→ Study text

--- START ---

Reid was the second coaching hire for Banner and Lurie after Ray Rhodes, and Banner said he tried to give Reid confidence in him by not undermining Reid's decisions or second-guessing how he used personnel or how he coached.

In 2001, after Reid had led the Eagles to their greatest turnaround in franchise history, improving from 5-11 to 11-5, Banner and Lurie promoted him to executive vice president of football operations. It was the beginning of an unprecedented run for the Eagles, culminating with an appearance in Super Bowl XXXIX in February 2005.

Shortly after losing to New England in the Super Bowl, the wheels started to come off. The Eagles' star pickup of 2004, Terrell Owens, asked for a new contract, and the Eagles refused. Owens rebelled during training camp, and Reid made the decision to send him home for a week. The relationship was irreparably fractured, and the Eagles did not recover.

Reid eventually jettisoned Owens. Donovan McNabb suffered a season-ending injury, and backup quarterback Mike McMahon was ill-equipped to do anything other than play out the year. The Eagles limped to a 6-10 record, their worst since 1999.

Through that season, Banner said, he looked to Reid for direction on what to do with Owens. Banner's responsibility was to make sure the Eagles followed proper procedures when they fined and disciplined Owens, so if Owens filed a grievance - which he did - the Eagles had their bases covered.

"We would look to Andy to completely drive what to do, and frankly we - Jeff, [former general manager] Tom [Heckert] - would then just support it," Banner said. "We were not sitting there debating it or critiquing it. It was his understanding of the dynamics of the team, specifics of the situation, the team, T.O. We're all very supportive philosophically of the importance of chemistry and how that affects winning, so we were looking for him to lead us."

Banner said there was "incredible tension" that season, and everybody was "incredibly frustrated how things were going," but he claimed there was never tension between him and Reid.

"We weren't trying to blame anybody," Banner said.

From Reid to Banner

While Banner said he tries not to get caught up in the "roller-coaster ride" of emotions that comes with winning big and losing big, anyone who has seen Banner immediately after a playoff loss knows how seriously, and badly, he takes a season-ending loss. He's virtually inconsolable.

As the years have passed since the Eagles were in the Super Bowl, a team source said, the balance of power in the front office has shifted away from Reid and back to Banner.

--- END ---

→ Exercise objective
Set down the passage about Reid and Banner word for word, taking everything from "As the years" down to "back to Banner.". The lines that come next are taken from a different source than the text.

→ Recorded data
--- START ---

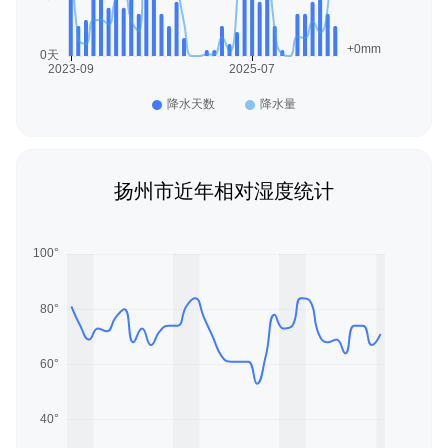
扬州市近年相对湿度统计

--- END ---
--- START ---

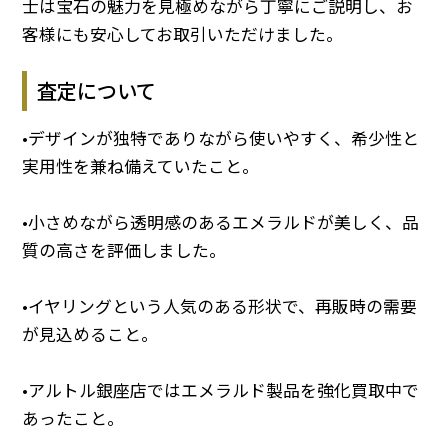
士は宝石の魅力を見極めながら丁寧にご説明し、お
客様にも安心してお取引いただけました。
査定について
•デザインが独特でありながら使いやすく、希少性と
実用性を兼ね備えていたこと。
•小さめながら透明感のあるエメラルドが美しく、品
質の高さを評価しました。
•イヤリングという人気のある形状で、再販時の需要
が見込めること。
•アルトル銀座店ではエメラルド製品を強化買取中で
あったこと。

--- END ---

→ Result of the exercise
As the years have passed since the Eagles were in the Super Bowl, a team source said, the balance of power in the front office has shifted away from Reid and back to Banner.